Está muy extendida la idea de que los animales de una misma especie compiten entre sí. Pero una mirada más atenta revela que lo que parece competición es en realidad una forma cooperativa de repartirse los recursos. Por ejemplo, se ha visto que las hienas abandonan la persecución de una presa ya prácticamente atrapada cuando ésta penetra en el territorio de la hiena vecina, aunque no haya ningún otro predador a la vista. Tales territorios no se adjudican con arreglo a criterios latifundistas; los animales ocupan siempre una extensión limitada, aun cuando sobre espacio para repartir.
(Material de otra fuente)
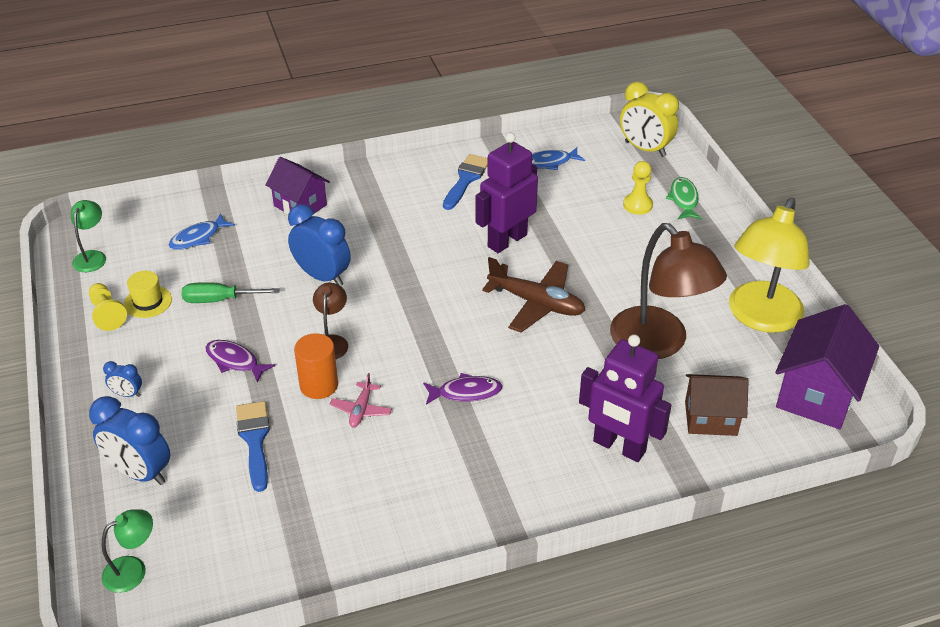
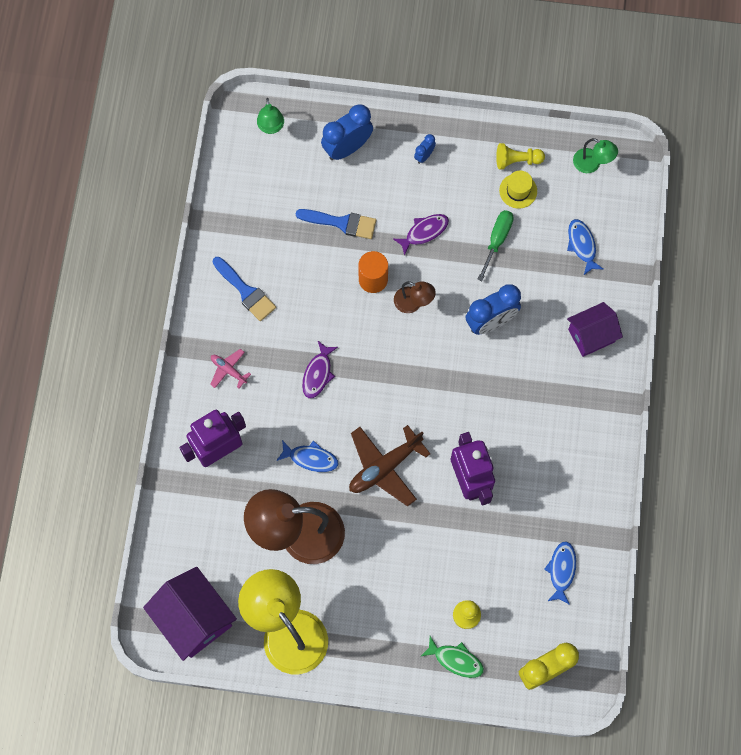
camera: 115 degrees right, 30 degrees up
pink plane [330,373,392,427] -> pink plane moved to [210,349,251,388]
blue brush [443,154,488,210] -> blue brush moved to [213,257,276,321]
brown house [685,374,749,436] -> none
none -> blue fish [276,440,338,472]

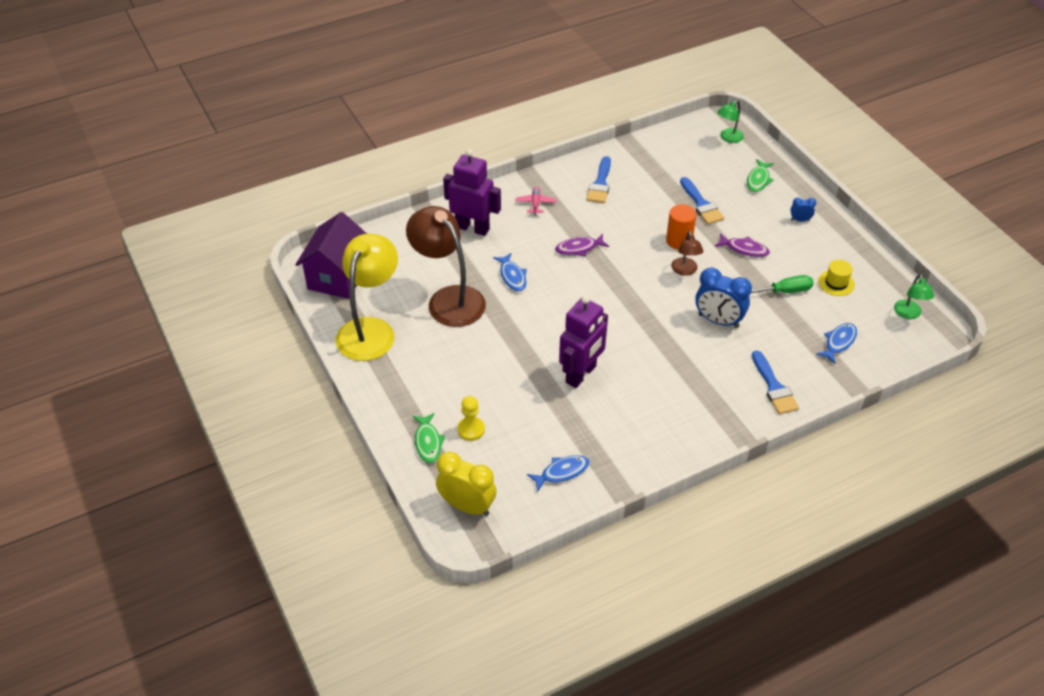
camera: 55 degrees right, 25 degrees down
blue clock [321,104,373,160] -> green fish [747,159,774,192]
brown plane [349,425,430,507] -> none
yellow pawn [496,143,545,169] -> none
purple house [567,302,623,357] -> blue brush [752,350,799,414]

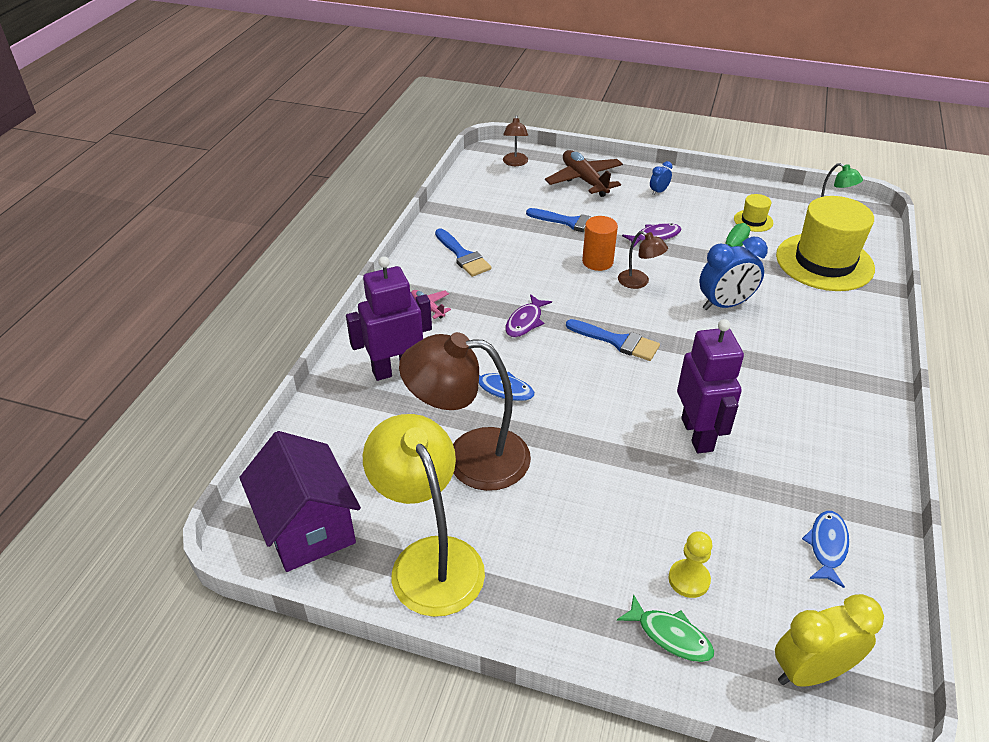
camera: 45 degrees left, 5 degrees down
green lamp [717,100,744,143] -> brown lamp [503,115,528,166]
green fish [747,159,774,192] -> brown plane [545,150,623,197]
blue brush [752,350,799,414] -> blue brush moved to [566,319,660,361]
blue fish [816,323,857,364] -> yellow hat [776,196,875,291]

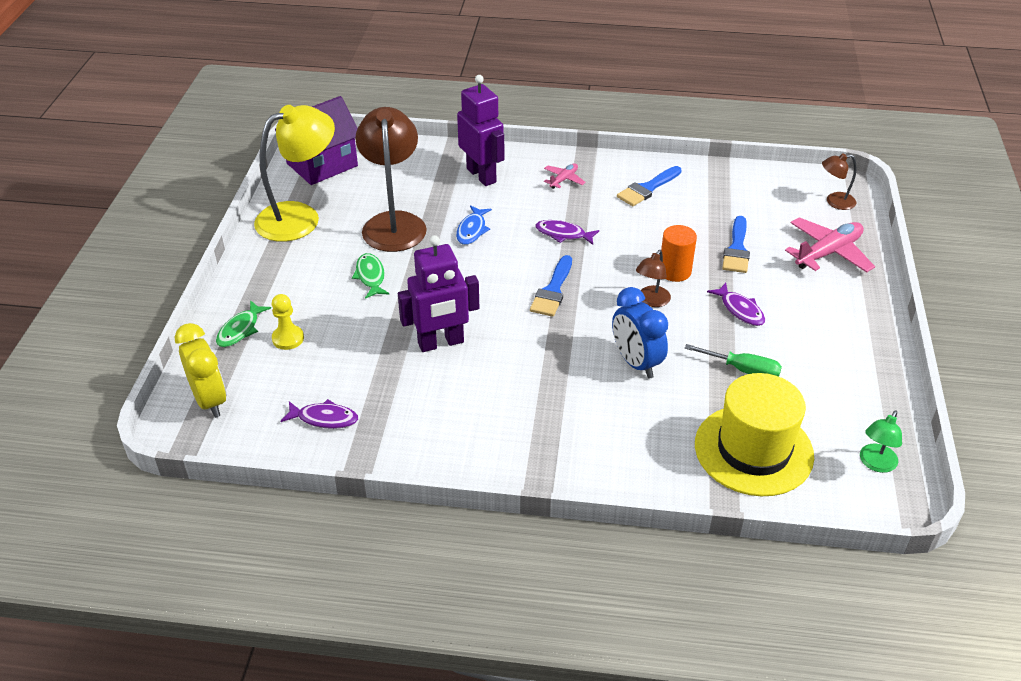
camera: 80 degrees right, 0 degrees up
brown plane [545,150,623,197] -> pink plane [785,217,875,272]
blue clock [650,161,672,195] -> none
yellow hat [734,194,773,232] -> none
blue fish [802,511,849,588] -> purple fish [280,399,358,429]
none -> green fish [352,253,390,299]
Y los territorios no se defienden en una lucha a muerte, sino en lo que es más una contienda ritual que un verdadero combate, de la que el animal vencido se retira ileso. Curiosamente, no suele vencer el animal más fuerte, más grande o más agresivo, sino el animal que se encuentra en su propio territorio.
A su vez, explican Augros y Stanciu: «las plantas evitan la competencia entre sus propias semillas a través de numerosas técnicas de dispersión. Un único cultivo a lo largo de hectáreas de tierra sólo se encuentra en la agricultura artificial humana, nunca en la naturaleza». Entre los miembros de diversas manadas de animales existe una jerarquía de dominio -o un reparto de papeles- que evita que malgasten tiempo y energías luchando por la misma comida o la misma pareja. Por otro lado, como ha señalado Sheldrake, en los rebaños, manadas, bancos de peces y bandadas de aves existe una conducta colectiva asombrosamente coordinada Pueden desplazarse a grandes velocidades sin que ningún animal dirija el movimiento y sin estorbarse unos a otros. Las bandadas de aves, por ejemplo, son capaces de despegar, girar o invertir el sentido del vuelo simultáneamente, como si todos los individuos que las componen formaran un único organismo. Dentro de estos grupos se dan, como es lógico, muchas otras formas de cooperación. En contadas ocasiones, las luchas territoriales o entre animales rivales pueden producir daños, pero a diferencia del caso humano, el objetivo de la agresión nunca es acabar con el contrario. Las luchas a muerte sólo se dan en circunstancias antinaturales, como entre pájaros enjaulados o peces encerrados en un acuario.
Para convivir en un mismo hábitat, diferentes especies se especializan -valga la redundancia- en distintos nichos ecológicos. El nicho ecológico es el espacio que usa el animal o planta y su manera de utilizar ese espacio: cuáles son sus predadores y sus presas, cuál es su período de actividad, cómo modifica el entorno, etc. Aunque coexistan, dos especies nunca ocupan un mismo nicho, ya sea, por ejemplo, porque ingieren diferentes alimentos o porque actúan en momentos diferentes. Colinvaux explica cómo conviven tres herbívoros en la sabana africana:
«Las cebras comen los tallos largos y secos de los pastos, para lo cual sus equinos dientes incisivos les van a la perfección. Los ñúes toman los retoños laterales, recogiendo con sus lenguas al modo bovino y cortando el pasto con su único juego de incisivos. Las gacelas de Thompson pastan donde los otros han estado, cogiendo plantas a ras de suelo y otros bocados.